The pipeline identified 6 attention heads (including Name Movers and S-Inhibition heads) that account for 61.4% of the total logit difference.
This aligns with prior ground truth (Wang et al., 2023), validating the activation patching approach.

Faithfulness Metrics

Sufficiency: The circuit-based method achieved 100% sufficiency, meaning the cited heads were sufficient to reproduce the model's prediction.
Comprehensiveness: The method achieved only 22% comprehensiveness. Ablating the top 6 heads caused only partial degradation, revealing that the model relies on distributed backup mechanisms (other heads compensate when the primary circuit is removed).
Comparison: The circuit-based method outperformed an attention-based baseline by 75% on the F1 score (36.0% vs. 20.6%), proving that high attention weights do not necessarily imply causal importance.

Explanation Quality

LLM vs. Template: LLM-generated explanations outperformed template baselines by 66% in overall quality.
Specifics: LLM explanations successfully included specific attention percentages (100% of cases) and contextual references to both names, whereas templates were generic and lacked specific data.

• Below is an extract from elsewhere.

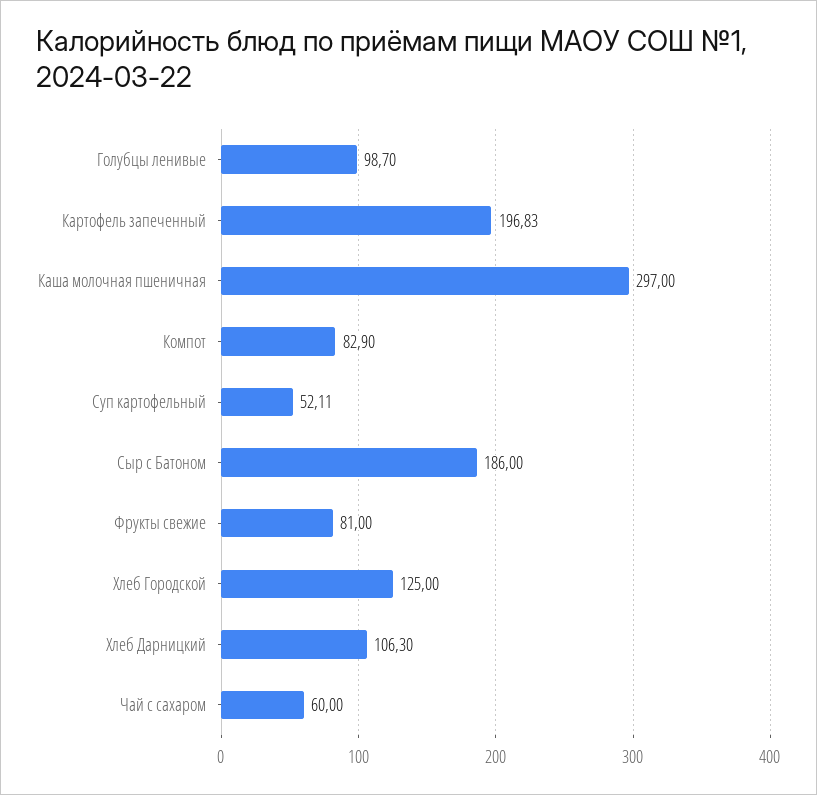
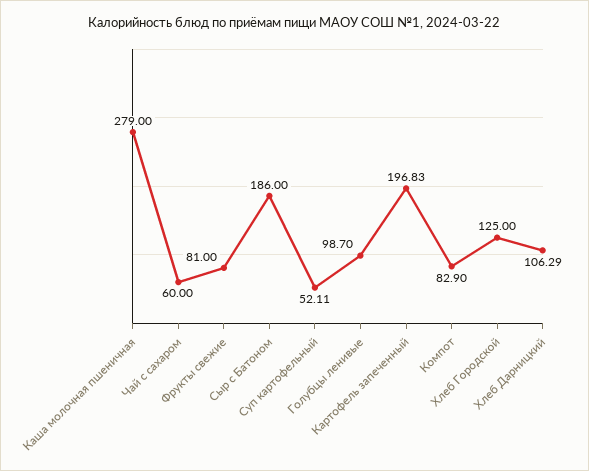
Каша молочная пшеничная: 297 -> 279
Хлеб Дарницкий: 106.3 -> 106.29

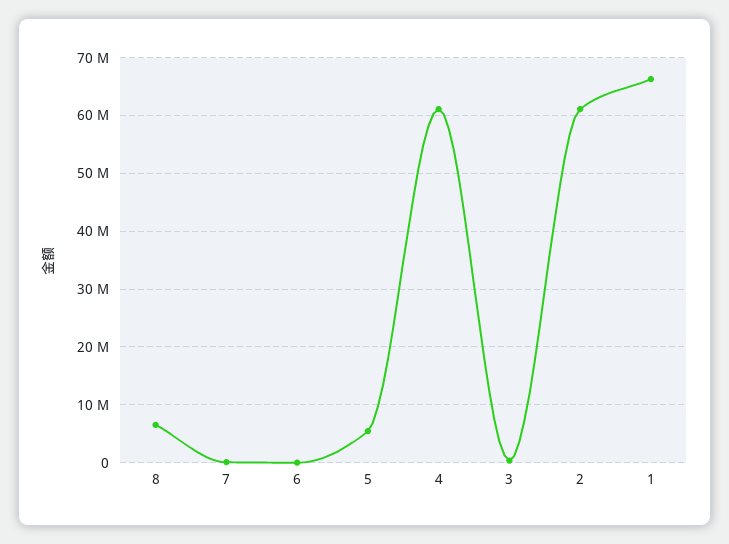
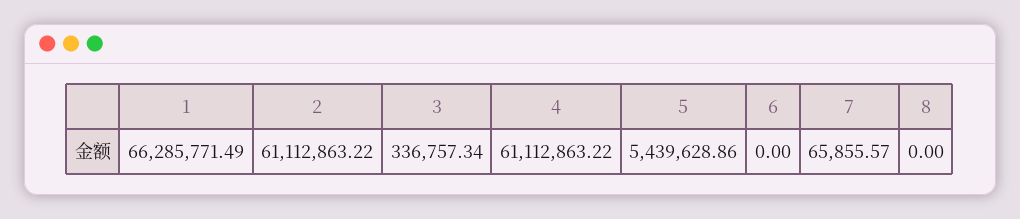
8: 6000000 -> 0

Failure Analysis & Confidence

Divergence Categories: Three failure modes were identified where explanations diverged from mechanisms:
1. Distributed Computation: Behavior emerges from many heads with moderate contributions rather than a dominant few.
2. Missing Cited Head: Specific prompts rely on heads not in the fixed "top-6" circuit (e.g., L10H10).
3. Redundant Activity: Adding more heads to the explanation does not increase causal coverage due to redundancy.
Confidence Correlation: There is no correlation ( $r = 0.009$ ) between model confidence and explanation faithfulness. High-confidence predictions can still rely on distributed mechanisms poorly captured by the explanation.

5. Significance and Implications

Beyond Attention: The study confirms that faithful explanations require causal grounding (via patching) rather than simple attention weight analysis.
The "Sufficiency-Comprehensiveness Gap": The finding of 100% sufficiency but low comprehensiveness (22%) suggests that transformers implement redundant computation. This makes models robust to ablation but difficult to explain concisely, as no single small subset of neurons is strictly necessary for the task.
Trust and Safety: The lack of correlation between confidence and faithfulness implies that users cannot trust model confidence scores as a proxy for explanation quality. Systems should explicitly report comprehensiveness metrics alongside explanations to prevent overconfidence.
Scalability: LLMs are shown to be effective at translating complex circuit data into readable, faithful narratives, offering a scalable path for interpretability as models grow more complex.

Limitations

The study is currently limited to a single task (IOI), a single small model (GPT-2 Small), and a fixed set of 50 prompts. It does not yet include human evaluation of explanation utility or gradient-based baselines (like Integrated Gradients). Future work aims to expand to larger models and adaptive per-instance circuits.